Of all the lines below, output only those starting at the one with "PEAK EMPLOYMENT, san diego: 589000 -> 1325000" and ending at the one with "nrow(diamonddata): 1 -> 0", both ends included, exactly as written.

DATA
BEGIN

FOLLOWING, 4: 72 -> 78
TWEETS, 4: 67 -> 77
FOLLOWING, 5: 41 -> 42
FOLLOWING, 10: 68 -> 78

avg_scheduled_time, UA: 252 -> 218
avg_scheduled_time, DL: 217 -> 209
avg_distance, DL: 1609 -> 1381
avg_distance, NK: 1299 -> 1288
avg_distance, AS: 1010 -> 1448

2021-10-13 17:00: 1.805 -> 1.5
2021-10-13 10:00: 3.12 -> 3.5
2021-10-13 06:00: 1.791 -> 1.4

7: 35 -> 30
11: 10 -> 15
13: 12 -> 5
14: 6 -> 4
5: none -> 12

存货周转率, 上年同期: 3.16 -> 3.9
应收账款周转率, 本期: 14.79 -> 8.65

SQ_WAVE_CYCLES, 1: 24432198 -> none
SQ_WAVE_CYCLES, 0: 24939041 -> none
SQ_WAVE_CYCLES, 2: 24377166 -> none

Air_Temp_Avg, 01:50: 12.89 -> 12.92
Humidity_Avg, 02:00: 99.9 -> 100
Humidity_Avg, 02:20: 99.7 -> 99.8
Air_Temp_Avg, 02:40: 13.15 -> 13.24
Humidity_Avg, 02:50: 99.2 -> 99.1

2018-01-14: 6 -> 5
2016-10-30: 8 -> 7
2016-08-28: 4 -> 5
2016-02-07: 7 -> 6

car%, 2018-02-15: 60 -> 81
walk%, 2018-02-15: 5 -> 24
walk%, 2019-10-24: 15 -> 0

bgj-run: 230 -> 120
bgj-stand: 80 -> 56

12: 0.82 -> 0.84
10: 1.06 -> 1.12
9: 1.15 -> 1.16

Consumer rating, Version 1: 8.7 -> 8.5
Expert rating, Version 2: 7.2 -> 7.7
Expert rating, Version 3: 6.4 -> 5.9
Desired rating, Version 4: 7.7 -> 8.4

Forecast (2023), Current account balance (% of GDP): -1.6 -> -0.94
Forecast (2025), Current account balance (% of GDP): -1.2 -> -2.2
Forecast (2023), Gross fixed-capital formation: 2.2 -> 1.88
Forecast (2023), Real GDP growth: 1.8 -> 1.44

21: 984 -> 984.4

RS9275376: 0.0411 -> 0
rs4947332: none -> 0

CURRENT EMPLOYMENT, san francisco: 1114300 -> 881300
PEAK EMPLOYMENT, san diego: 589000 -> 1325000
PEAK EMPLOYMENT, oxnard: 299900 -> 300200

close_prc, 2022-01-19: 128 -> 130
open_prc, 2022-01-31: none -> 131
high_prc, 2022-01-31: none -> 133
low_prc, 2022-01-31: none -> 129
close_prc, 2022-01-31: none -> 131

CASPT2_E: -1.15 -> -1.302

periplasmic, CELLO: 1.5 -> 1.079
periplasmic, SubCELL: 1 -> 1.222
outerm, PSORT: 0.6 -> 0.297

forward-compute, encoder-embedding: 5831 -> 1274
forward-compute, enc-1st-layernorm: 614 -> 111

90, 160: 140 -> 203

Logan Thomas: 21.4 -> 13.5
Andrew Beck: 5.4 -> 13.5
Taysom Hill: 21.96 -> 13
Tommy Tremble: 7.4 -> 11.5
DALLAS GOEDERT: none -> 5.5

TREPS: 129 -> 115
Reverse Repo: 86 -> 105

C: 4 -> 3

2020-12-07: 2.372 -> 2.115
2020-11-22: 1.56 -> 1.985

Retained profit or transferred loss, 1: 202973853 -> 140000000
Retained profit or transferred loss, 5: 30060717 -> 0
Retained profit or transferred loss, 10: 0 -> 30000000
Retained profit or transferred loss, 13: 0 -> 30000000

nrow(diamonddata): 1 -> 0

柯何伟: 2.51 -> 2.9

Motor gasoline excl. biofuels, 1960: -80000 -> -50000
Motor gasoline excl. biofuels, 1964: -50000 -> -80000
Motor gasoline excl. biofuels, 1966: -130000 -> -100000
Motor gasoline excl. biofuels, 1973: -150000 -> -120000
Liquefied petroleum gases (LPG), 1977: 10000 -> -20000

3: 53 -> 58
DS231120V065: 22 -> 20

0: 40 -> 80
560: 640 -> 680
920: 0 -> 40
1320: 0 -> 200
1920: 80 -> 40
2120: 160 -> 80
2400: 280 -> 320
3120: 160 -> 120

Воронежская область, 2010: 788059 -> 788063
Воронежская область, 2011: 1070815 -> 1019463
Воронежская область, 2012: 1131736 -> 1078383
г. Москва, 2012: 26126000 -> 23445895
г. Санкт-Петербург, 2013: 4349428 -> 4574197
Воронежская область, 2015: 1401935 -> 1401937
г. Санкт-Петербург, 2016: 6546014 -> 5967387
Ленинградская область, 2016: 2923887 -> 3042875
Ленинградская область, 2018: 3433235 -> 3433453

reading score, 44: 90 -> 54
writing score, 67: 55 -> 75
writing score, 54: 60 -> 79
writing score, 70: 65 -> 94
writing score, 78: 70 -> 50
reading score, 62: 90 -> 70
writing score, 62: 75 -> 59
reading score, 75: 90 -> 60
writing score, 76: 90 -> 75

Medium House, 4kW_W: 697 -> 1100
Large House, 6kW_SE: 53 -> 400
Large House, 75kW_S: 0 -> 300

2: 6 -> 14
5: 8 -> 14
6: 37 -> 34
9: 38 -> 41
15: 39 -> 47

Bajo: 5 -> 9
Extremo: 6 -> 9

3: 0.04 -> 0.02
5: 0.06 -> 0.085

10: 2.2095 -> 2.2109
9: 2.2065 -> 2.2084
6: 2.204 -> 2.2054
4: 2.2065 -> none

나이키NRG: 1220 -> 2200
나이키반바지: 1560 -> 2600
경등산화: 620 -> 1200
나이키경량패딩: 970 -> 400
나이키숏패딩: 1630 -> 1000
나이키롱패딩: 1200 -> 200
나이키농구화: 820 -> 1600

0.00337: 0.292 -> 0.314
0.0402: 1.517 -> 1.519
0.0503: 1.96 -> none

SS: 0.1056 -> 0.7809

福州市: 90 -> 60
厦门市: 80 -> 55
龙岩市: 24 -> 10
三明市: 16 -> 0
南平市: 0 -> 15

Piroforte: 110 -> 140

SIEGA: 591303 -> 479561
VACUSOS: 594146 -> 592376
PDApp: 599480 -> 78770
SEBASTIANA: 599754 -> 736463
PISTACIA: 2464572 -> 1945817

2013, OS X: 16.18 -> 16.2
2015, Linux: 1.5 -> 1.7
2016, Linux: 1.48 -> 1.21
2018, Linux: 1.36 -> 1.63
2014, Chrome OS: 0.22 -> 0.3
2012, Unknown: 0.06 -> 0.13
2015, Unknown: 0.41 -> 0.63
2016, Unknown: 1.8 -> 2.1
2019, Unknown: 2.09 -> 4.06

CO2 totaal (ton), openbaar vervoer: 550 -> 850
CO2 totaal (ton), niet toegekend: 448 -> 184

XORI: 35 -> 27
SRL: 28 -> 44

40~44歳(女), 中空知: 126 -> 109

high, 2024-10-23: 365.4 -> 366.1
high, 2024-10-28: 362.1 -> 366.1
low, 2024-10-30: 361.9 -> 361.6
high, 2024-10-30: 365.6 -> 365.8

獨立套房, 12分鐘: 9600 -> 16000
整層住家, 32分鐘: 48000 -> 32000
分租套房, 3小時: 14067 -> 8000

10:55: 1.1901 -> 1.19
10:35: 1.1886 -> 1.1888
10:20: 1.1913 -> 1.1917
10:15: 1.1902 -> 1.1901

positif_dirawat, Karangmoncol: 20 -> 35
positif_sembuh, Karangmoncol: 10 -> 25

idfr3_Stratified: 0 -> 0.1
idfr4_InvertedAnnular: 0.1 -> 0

END

SOLUTION TO THE EXERCISE
PEAK EMPLOYMENT, san diego: 589000 -> 1325000
PEAK EMPLOYMENT, oxnard: 299900 -> 300200

close_prc, 2022-01-19: 128 -> 130
open_prc, 2022-01-31: none -> 131
high_prc, 2022-01-31: none -> 133
low_prc, 2022-01-31: none -> 129
close_prc, 2022-01-31: none -> 131

CASPT2_E: -1.15 -> -1.302

periplasmic, CELLO: 1.5 -> 1.079
periplasmic, SubCELL: 1 -> 1.222
outerm, PSORT: 0.6 -> 0.297

forward-compute, encoder-embedding: 5831 -> 1274
forward-compute, enc-1st-layernorm: 614 -> 111

90, 160: 140 -> 203

Logan Thomas: 21.4 -> 13.5
Andrew Beck: 5.4 -> 13.5
Taysom Hill: 21.96 -> 13
Tommy Tremble: 7.4 -> 11.5
DALLAS GOEDERT: none -> 5.5

TREPS: 129 -> 115
Reverse Repo: 86 -> 105

C: 4 -> 3

2020-12-07: 2.372 -> 2.115
2020-11-22: 1.56 -> 1.985

Retained profit or transferred loss, 1: 202973853 -> 140000000
Retained profit or transferred loss, 5: 30060717 -> 0
Retained profit or transferred loss, 10: 0 -> 30000000
Retained profit or transferred loss, 13: 0 -> 30000000

nrow(diamonddata): 1 -> 0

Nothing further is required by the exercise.